Examine the records below. Report how many of their lines contain the word "input", with no other content.

Provided information |
────────────────────────────────────────

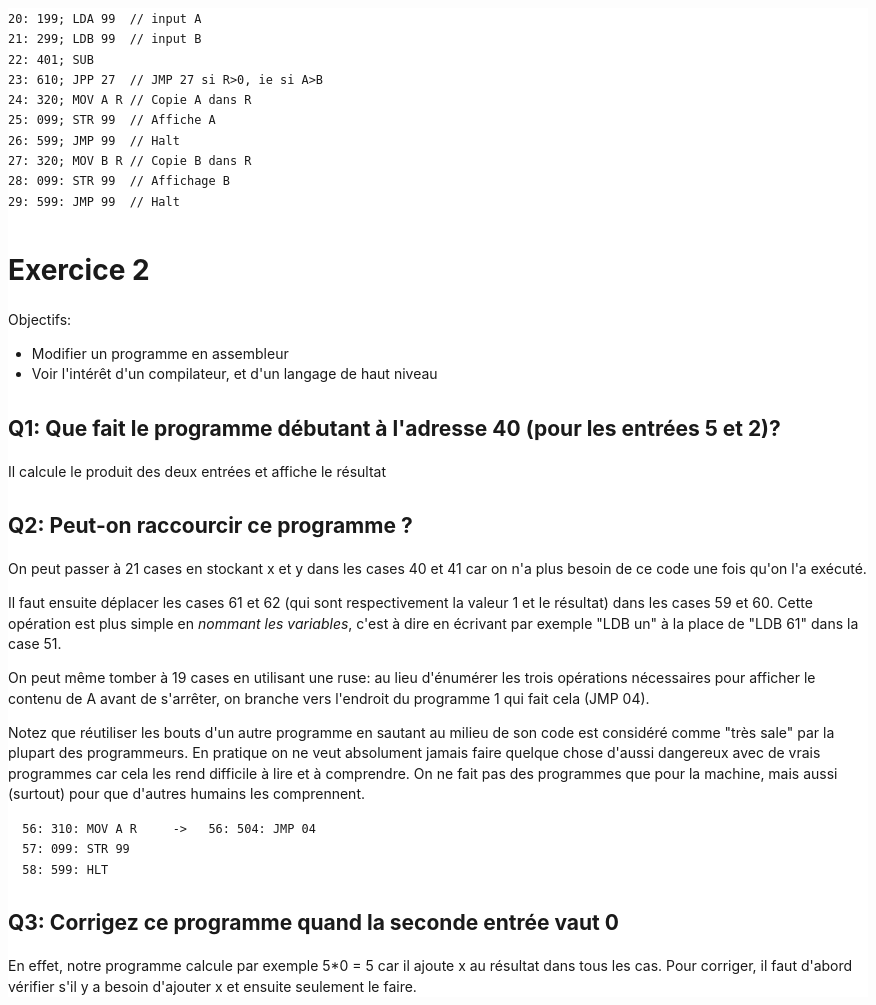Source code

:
 ```
20: 199; LDA 99  // input A
21: 299; LDB 99  // input B
22: 401; SUB
23: 610; JPP 27  // JMP 27 si R>0, ie si A>B
24: 320; MOV A R // Copie A dans R
25: 099; STR 99  // Affiche A
26: 599; JMP 99  // Halt
27: 320; MOV B R // Copie B dans R
28: 099: STR 99  // Affichage B
29: 599: JMP 99  // Halt
```

# Exercice 2

Objectifs:

- Modifier un programme en assembleur
- Voir l'intérêt d'un compilateur, et d'un langage de haut niveau

## Q1: Que fait le programme débutant à l'adresse 40 (pour les entrées 5 et 2)?

Il calcule le produit des deux entrées et affiche le résultat

## Q2: Peut-on raccourcir ce programme ?

On peut passer à 21 cases en stockant x et y dans les cases 40 et 41 car on n'a plus besoin de ce code une fois qu'on l'a exécuté.

Il faut ensuite déplacer les cases 61 et 62 (qui sont respectivement la valeur 1 et le résultat) dans les cases 59 et 60. Cette opération est plus simple en *nommant les variables*, c'est à dire en écrivant par exemple "LDB un" à la place de "LDB 61" dans la case 51.

On peut même tomber à 19 cases en utilisant une ruse: au lieu d'énumérer les trois opérations nécessaires pour afficher le contenu de A avant de s'arrêter, on branche vers l'endroit du programme 1 qui fait cela (JMP 04).

Notez que réutiliser les bouts d'un autre programme en sautant au milieu de son code est considéré comme "très sale" par la plupart des programmeurs. En pratique on ne veut absolument jamais faire quelque chose d'aussi dangereux avec de vrais programmes car cela les rend difficile à lire et à comprendre. On ne fait pas des programmes que pour la machine, mais aussi (surtout) pour que d'autres humains les comprennent.

```
  56: 310: MOV A R     ->   56: 504: JMP 04
  57: 099: STR 99
  58: 599: HLT
```

## Q3: Corrigez ce programme quand la seconde entrée vaut 0

En effet, notre programme calcule par exemple 5*0 = 5 car il ajoute x au résultat dans tous les cas. Pour corriger, il faut d'abord vérifier s'il y a besoin d'ajouter x et ensuite seulement le faire.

────────────────────────────────────────

Your solution | 2